By Eric Morath
U.S. household debt rose for the 14th straight quarter in the final three months of 2017, pushing further into record territory as confident Americans added to mortgage loans and credit-card balances.
The Federal Reserve Bank of New York said Tuesday that household debt rose by $193 billion to $13.15 trillion last quarter, completing the fifth straight year overall balances increased. Total debt was the most on record, though the figure wasn't adjusted for inflation or population growth.
As a share of U.S. economic output, household debt was about 67% last quarter, barely edging up from the third quarter and well below a high of around 87% in early 2009.
The fourth-quarter increase was mostly driven by larger mortgage balances, which rose by $139 billion last quarter to $8.88 trillion. Mortgage loans account for about two-thirds of all household debt. Still, overall mortgage balances remain below prerecession levels.
Separate reports showed 2017 was the best year for home sales since 2006.
Americans' willingness to take on additional debt and make big purchases suggests they are confident in their job prospects and about the longevity of the economic expansion, which began in mid-2009.
Overall economic growth picked up near a 3% annual rate during the last nine months of 2017, well above the near 2% pace recorded since the recession ended. Meanwhile, the unemployment rate fell to a 17-year low.
Consumers added to $26 billion to credit-card balances in the fourth quarter, bringing the total to $834 billion. That indicates Americans took on debt to boost household spending. Consumer confidence has been tracking at near a two-decade high. In late 2017, they were saving at the lowest rate in 12 years, separate data showed.

### INFORMATION SUPPLIED

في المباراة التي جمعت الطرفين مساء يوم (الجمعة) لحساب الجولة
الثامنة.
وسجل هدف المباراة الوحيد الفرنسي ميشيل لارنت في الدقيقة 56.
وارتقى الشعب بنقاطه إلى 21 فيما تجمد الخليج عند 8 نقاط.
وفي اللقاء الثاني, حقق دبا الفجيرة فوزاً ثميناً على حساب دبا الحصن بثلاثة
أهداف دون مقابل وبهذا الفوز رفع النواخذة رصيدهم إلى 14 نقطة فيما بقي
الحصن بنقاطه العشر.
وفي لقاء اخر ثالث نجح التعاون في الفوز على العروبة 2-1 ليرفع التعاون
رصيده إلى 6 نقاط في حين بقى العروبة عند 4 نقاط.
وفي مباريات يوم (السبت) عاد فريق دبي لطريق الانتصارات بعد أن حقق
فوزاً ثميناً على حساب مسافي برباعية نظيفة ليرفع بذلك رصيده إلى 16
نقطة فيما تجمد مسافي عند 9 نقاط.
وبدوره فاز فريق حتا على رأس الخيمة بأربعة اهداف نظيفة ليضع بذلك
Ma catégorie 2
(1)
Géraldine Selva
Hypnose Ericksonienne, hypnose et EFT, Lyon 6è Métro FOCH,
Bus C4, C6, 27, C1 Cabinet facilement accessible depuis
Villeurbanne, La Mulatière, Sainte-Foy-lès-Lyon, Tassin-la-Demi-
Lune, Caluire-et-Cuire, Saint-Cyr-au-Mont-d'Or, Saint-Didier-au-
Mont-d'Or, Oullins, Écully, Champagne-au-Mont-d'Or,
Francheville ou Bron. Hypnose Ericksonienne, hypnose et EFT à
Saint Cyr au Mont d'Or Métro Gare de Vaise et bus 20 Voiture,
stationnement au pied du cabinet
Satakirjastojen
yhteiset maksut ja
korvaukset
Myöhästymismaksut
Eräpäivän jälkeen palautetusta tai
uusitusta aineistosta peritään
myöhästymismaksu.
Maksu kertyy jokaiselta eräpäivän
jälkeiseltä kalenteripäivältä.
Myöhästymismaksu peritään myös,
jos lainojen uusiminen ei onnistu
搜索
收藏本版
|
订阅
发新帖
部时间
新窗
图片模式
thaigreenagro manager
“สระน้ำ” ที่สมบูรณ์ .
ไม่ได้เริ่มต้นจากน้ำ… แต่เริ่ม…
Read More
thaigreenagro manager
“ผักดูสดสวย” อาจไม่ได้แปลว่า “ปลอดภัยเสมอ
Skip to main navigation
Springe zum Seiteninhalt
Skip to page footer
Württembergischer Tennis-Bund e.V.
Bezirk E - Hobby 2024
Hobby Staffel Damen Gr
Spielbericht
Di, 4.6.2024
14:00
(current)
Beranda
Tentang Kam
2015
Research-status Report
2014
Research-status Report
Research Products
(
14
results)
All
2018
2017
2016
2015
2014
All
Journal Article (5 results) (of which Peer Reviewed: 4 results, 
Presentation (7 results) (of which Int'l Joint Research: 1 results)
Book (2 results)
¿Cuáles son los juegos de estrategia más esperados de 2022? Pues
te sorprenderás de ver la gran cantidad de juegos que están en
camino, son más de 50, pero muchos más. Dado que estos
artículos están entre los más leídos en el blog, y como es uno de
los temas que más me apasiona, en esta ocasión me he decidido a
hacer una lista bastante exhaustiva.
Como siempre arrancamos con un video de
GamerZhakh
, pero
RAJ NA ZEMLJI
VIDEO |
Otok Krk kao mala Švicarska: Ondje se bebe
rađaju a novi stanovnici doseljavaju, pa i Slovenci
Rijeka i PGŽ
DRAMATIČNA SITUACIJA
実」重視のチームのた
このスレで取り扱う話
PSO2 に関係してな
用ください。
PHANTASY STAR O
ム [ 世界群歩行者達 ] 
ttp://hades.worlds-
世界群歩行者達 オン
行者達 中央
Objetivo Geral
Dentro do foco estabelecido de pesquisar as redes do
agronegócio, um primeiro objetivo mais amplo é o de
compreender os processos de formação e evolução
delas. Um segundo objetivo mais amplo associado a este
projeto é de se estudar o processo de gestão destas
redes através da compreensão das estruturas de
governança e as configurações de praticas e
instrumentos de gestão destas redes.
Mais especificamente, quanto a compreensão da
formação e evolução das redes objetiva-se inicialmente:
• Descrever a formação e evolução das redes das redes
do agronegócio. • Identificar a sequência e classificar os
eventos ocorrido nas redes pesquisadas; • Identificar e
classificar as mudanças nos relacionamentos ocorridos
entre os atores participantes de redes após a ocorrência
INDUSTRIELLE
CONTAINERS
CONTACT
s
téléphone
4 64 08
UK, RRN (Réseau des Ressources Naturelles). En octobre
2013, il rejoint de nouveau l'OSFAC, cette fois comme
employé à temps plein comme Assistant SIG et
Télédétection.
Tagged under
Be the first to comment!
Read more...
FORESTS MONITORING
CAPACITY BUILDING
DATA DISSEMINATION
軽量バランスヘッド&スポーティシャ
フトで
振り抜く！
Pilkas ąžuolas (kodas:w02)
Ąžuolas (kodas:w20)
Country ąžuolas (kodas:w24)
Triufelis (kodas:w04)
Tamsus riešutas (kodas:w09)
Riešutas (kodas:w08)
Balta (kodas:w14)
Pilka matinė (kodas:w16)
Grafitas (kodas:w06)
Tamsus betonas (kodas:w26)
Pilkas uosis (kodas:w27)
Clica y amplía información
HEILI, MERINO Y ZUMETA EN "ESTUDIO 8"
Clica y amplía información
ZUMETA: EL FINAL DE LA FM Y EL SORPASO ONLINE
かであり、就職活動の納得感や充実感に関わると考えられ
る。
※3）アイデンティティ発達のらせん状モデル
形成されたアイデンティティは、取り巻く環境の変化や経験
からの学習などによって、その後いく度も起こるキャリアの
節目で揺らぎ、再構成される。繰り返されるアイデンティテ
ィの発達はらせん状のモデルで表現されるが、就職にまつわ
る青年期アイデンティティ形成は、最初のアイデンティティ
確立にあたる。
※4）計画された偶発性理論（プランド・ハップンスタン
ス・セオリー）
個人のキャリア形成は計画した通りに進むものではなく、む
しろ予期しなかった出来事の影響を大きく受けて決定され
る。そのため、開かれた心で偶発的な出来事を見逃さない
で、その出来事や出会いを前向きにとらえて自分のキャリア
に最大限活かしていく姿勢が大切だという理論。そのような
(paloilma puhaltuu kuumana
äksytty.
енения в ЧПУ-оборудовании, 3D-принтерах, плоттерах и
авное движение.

### DIRECTIONS
a) According to the household debt article, what total did U.S. household debt reach in the fourth quarter of 2017?
b) In the household debt article, shorten the paragraph that begins "The fourth-quarter increase was mostly driven" while keeping its main facts.
The listing has no role in this work.

### SOLUTION LIST
a) It reached $13.15 trillion, up $193 billion.

b) Mortgage balances, which make up about two-thirds of household debt, drove most of the fourth-quarter increase. They rose $139 billion to $8.88 trillion but remain below prerecession levels.